I smile at the man, still not knowing his last name, and say, “That’s all right. You just go on ahead. Thank you for bringing Chris,” and I see my brave, foolish words reflected in his gray eyes that are much like Chris’s.

I knelt on the floor beside Chris and put my arm around his waist. The father, in one swift movement, was out the door, holding it closed from the outside, peering in through the window.

Chris gave a tremendous lurch, trying to reach freedom, but my hand fastened on his belt and I held on, even as I toppled over and spread flat against the floor.

Damn that window, I thought, knowing that the father was watching – but I held on tight. It was important, what we were doing right then. We were establishing our code, our modus operandi , in this our first meeting and confrontation; our standards were being set. I would not lock the door. I knew if I locked it that first morning, it would be necessary to lock it each successive morning and afternoon – every time any of us went in or out. I did not want that. I wanted eventually to develop free access.
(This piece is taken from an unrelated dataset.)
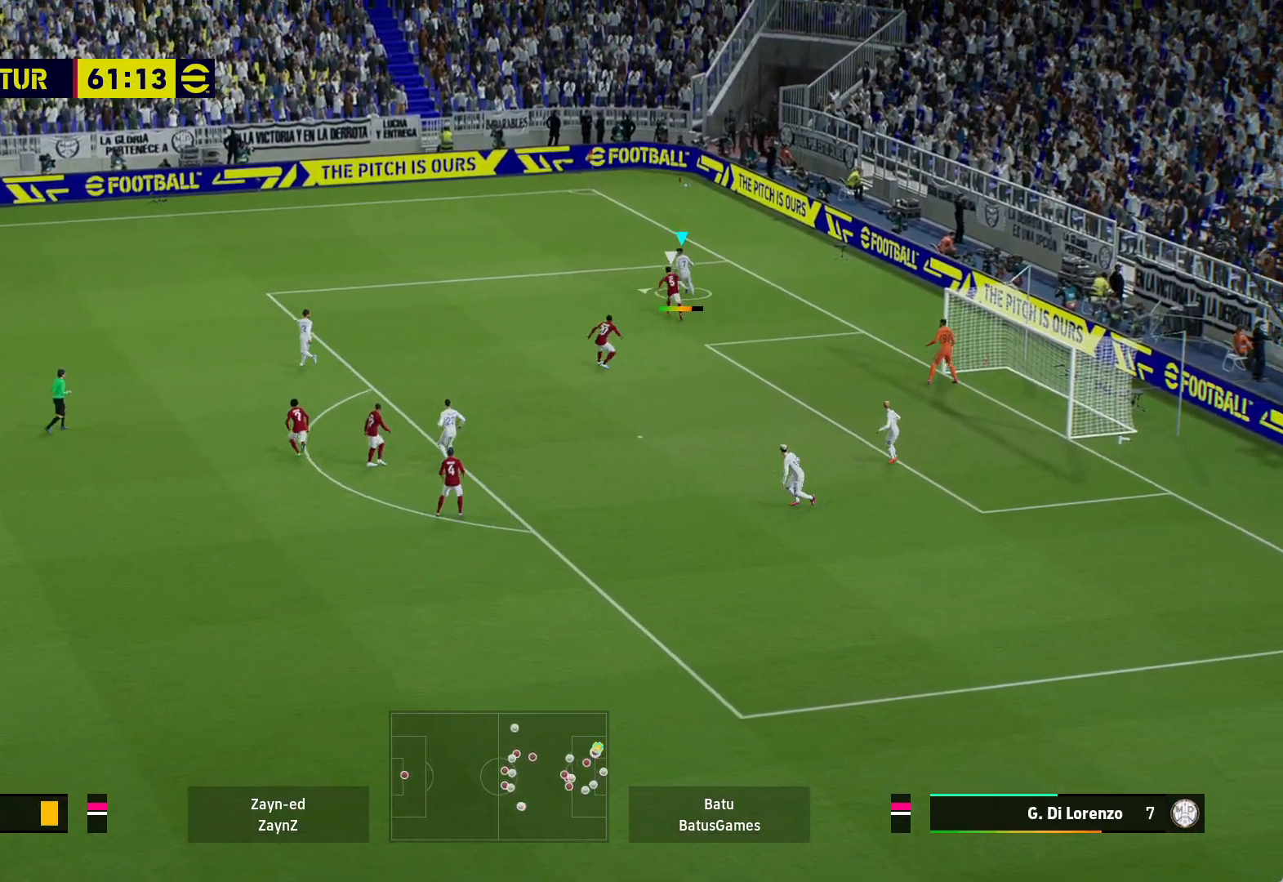
{"buttons": [], "left_stick": "left", "right_stick": "center", "events": []}
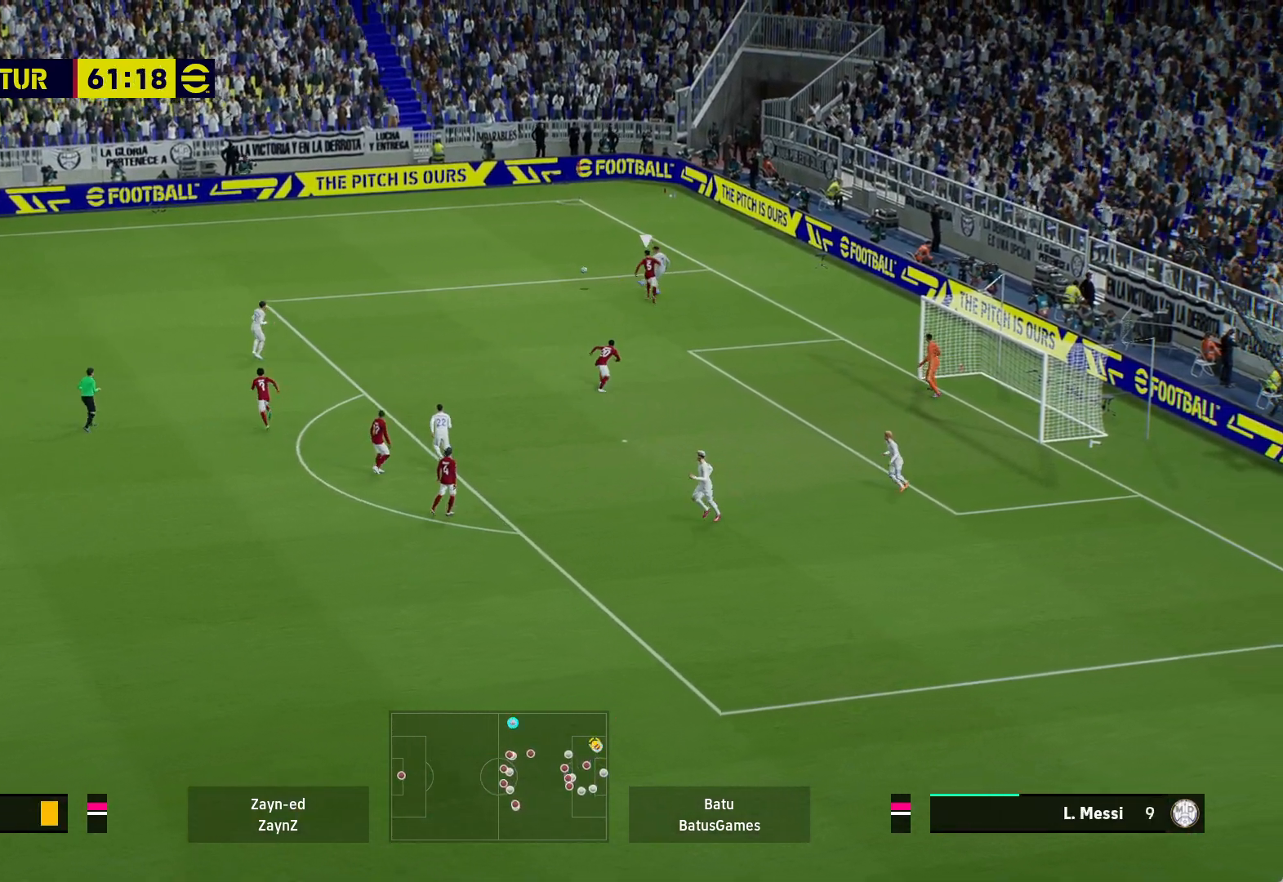
{"buttons": [], "left_stick": "down-left", "right_stick": "center", "events": [[483, "left_stick", "down-left"]]}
I did not think all this as I lay there on the floor: I just did not want to lock the door, and so I held on tight and said again softly, “Good morning, Chris. I’m glad to see you.”

I inched my way across the floor, never looking up, until I had my back against the door. Then I let go of Chris’s belt. He tore at the knob and rattled the door. I braced my feet on the tile floor and leaned my full weight against the door. At least, I thought, the man must be gone by now.

Chris stopped shaking the door and stood looking at me. Did he remember those times a year ago in Helga’s class? I thought I saw a flicker in the huge gray eyes, but I could not be sure.

“Hiya, Chris,” I say from the floor.

Momentarily he smiles, but it is so swift a smile that it ends long before it reaches his eyes. He moves back away from the door and for one long minute we look at each other – full, complete eye contact.

Then deliberately he takes off his coat and throws it on the floor. Is this what he always does and why there is no need for his name above a coat hook – or is he merely testing me?

I get up from the floor. “Hang it up, Chris.”

He laughs and runs and so I go and get him. There is no point in calling to him: he will not come and I want to make words meaningful, and so I go and get him a red crayon. There is no time to find labels and make neat lettering.

I lead him to the coat hooks and point to the hook farthest on the right.

“This is yours,” I tell him. “This is where you will hang your coat.”

He does not pull away from me now but stands silently as I write CHRIS in large red-crayon letters on the wall above the hook. Defacing church property? So be it.

“Get your coat, Chris. Hang it here.”

Wrong. He laughs and runs again.

I go and get him once again and we go together to the center of the room where his discarded coat lies on the floor and I take his hand and guide it to the coat – but he will not pick it up and instead slumps slack and boneless to the floor, laughing his shrill laugh.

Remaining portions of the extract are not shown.